External Log Systems #
Aside from underlying table files, changelog of Paimon can also be stored into or consumed from an external log system, such as Kafka. By specifying log.system
table property, users can choose which external log system to use.
If an external log system is used, all records written into table files will also be written into the log system. Changes produced by the streaming queries will thus come from the log system instead of table files.
Consistency Guarantees #
By default, changes in the log systems are visible to consumers only after a snapshot, just like table files. This behavior guarantees the exactly-once semantics. That is, each record is seen by the consumers exactly once.
However, users can also specify the table property 'log.consistency' = 'eventual'
so that changelog written into the log system can be immediately consumed by the consumers, without waiting for the next snapshot. This behavior decreases the latency of changelog, but it can only guarantee the at-least-once semantics (that is, consumers might see duplicated records) due to possible failures.
If 'log.consistency' = 'eventual'
is set, in order to achieve correct results, Paimon source in Flink will automatically adds a “normalize” operator for deduplication. This operator persists the values of each key in states. As one can easily tell, this operator will be very costly and should be avoided.
Supported Log Systems #
Kafka #
Preparing flink-sql-connector-kafka Jar File #
Paimon currently supports Flink 1.17, 1.16, 1.15 and 1.14. We recommend the latest Flink version for a better experience.

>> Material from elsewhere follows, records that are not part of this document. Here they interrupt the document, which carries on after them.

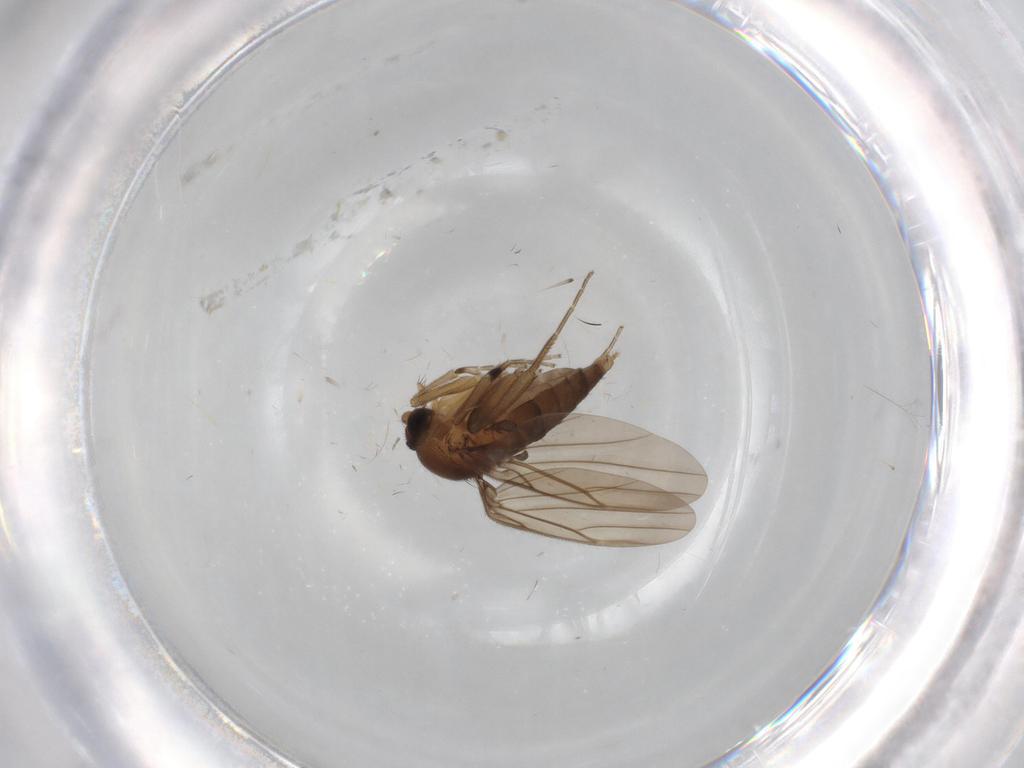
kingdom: Animalia
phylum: Arthropoda
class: Insecta
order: Diptera
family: Phoridae
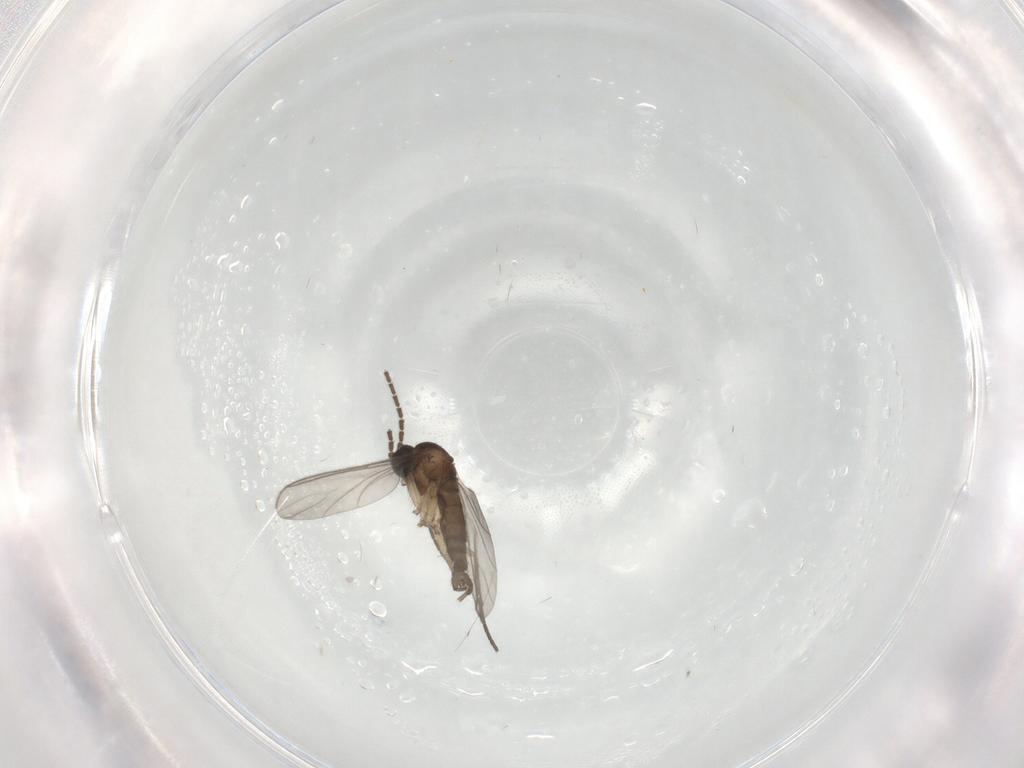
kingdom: Animalia
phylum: Arthropoda
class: Insecta
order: Diptera
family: Sciaridae
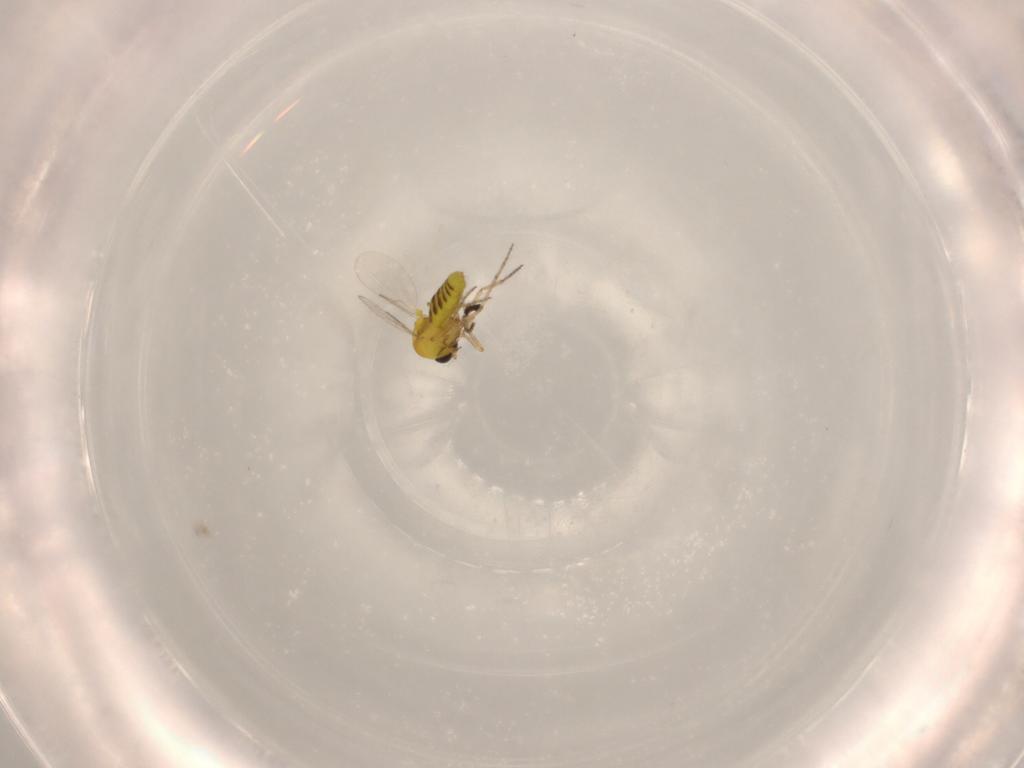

Download the flink-sql-connector-kafka jar file with corresponding version.
Version | Jar |
---|---|
Flink 1.17 | flink-sql-connector-kafka-1.17.0.jar |
Flink 1.16 | flink-sql-connector-kafka-1.16.1.jar |
Flink 1.15 | flink-sql-connector-kafka-1.15.4.jar |
Flink 1.14 | flink-sql-connector-kafka_2.11-1.14.4.jar |
By specifying 'log.system' = 'kafka'
, users can write changes into Kafka along with table files.
CREATE TABLE T (...)
WITH (
'log.system' = 'kafka',
'kafka.bootstrap.servers' = '...',
'kafka.topic' = '...'
);
Table Properties for Kafka are listed as follows.
Key | Default | Type | Description |
---|---|---|---|
kafka.bootstrap.servers |
(none) | String | Required Kafka server connection string. |
kafka.topic |
(none) | String | Topic of this kafka table. |